答 「事業者向けGHS分類ガイダンス」において、GHS分類判定に利用可能な情報源を記載しています。


「事業者向けGHS分類ガイダンス」

 


問103 (GHS分類結果の記載方法)
事業者向けGHS分類ガイダンスにおける「分類できない」、「区分外」、「分類対象外」の違いを教えてください。

答 事業者向けGHS分類ガイダンスにおいて、「分類できない」、「区分外」、「分類対象外」を定めています。このうち、「分類対象外」は日本独自の項目です。詳細については、問52をご参照ください。


「事業者向けGHS分類ガイダンス」

 


問104 (絵表示の入手先)
GHS絵表示の電子ファイルの入手先を教えてください。

答 GHSの絵表示は以下の国連サイトからダウンロード可能となっています。


GHS絵表示(国連サイト)外部リンク

 

問105 (絵表示の表示方法)
絵表示について色の指定はありますか。また、印刷の関係上、黒いシンボルが入らない枠が表示されてしまうのですが、よいのでしょうか。

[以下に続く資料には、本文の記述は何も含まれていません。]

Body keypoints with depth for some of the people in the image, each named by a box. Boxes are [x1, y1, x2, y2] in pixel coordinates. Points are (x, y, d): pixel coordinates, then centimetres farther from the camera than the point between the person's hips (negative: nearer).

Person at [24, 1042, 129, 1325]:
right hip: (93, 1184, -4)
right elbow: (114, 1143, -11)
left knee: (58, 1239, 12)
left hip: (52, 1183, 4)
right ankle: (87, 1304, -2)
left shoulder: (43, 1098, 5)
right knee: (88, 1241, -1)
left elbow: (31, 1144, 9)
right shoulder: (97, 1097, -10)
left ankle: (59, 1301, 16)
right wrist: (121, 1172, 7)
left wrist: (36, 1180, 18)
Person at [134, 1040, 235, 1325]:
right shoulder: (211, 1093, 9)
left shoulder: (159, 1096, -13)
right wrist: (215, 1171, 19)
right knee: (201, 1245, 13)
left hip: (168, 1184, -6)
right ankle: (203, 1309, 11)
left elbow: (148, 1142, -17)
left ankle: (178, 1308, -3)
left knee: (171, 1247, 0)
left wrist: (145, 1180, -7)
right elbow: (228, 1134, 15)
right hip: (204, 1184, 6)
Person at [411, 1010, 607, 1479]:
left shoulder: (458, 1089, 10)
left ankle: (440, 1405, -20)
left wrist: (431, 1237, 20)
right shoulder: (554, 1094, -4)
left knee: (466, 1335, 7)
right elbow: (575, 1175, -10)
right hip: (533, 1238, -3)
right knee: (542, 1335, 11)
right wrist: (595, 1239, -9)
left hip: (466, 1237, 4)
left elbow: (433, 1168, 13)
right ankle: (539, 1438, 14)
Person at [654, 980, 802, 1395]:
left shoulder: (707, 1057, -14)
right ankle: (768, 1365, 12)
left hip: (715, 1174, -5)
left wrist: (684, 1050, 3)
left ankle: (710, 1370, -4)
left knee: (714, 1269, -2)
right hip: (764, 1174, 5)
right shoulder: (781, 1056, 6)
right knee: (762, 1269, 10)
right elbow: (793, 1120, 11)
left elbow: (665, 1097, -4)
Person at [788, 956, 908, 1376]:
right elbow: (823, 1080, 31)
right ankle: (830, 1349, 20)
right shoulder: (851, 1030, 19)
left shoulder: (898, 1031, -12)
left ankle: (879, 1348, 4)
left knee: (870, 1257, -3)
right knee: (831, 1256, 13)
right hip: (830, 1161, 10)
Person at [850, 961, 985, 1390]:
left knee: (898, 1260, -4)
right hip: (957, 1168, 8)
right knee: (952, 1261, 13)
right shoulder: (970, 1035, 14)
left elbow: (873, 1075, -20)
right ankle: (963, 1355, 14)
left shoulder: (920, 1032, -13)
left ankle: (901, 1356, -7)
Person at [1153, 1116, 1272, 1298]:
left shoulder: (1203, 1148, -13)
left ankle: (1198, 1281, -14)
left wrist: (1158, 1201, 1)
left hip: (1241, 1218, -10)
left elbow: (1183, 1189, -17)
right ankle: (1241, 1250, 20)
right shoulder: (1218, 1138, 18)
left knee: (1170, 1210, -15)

答 化管法では、JIS Z 7253に適合する方法でラベル表示を行うことを努力義務としています。このJIS Z 7253では、絵表示について、一つの頂点で正立させた正方形の背景の上に黒いシンボルを置き、はっきり見えるように十分に幅広い赤い枠で囲む、と規定しています。
また、赤枠は危険有害性を表す表示であり、赤枠だけの表示は誤解を招くため、行わないようにしてください。

問106 (MSDSとSDSの違い)
MSDSとSDSの違いは何ですか。

答 国内では、平成23年度まで一般的に「MSDS(Material Safety Data Sheet:化学物質等安全データシート)」と呼ばれていましたが、国際整合の観点から、GHSで定義されているSDSに統一しています。
このため、基本的には名称の違いになりますが、作成に使用したJISの版数が違う場合もあります。具体的には、平成24年3月に、従来のJIS Z 7250(「化学物質等安全データシート(MSDS)-内容及び項目の順序」)とJIS Z 7251(「GHSに基づく化学物質等の表示」)を統合してGHSに対応するJIS Z 7253(「GHSに基づく化学品の危険有害性情報の伝達方法-ラベル,作業場内の表示及び安全データシート(SDS)」)が制定されました。この際、安全データシートの名称もMSDSからSDSに変更されています。
このJIS Z 7253では、暫定措置として、 2016年(平成28年)12月31日までは、JIS Z 7250:2010に従ってSDSを作成してもよいことになっています。 JIS Z 7250:2005に従ったSDSの作成は、2015年(平成27年)12月31日をもってJIS Z 7253に適合しているとみなされなくなりました。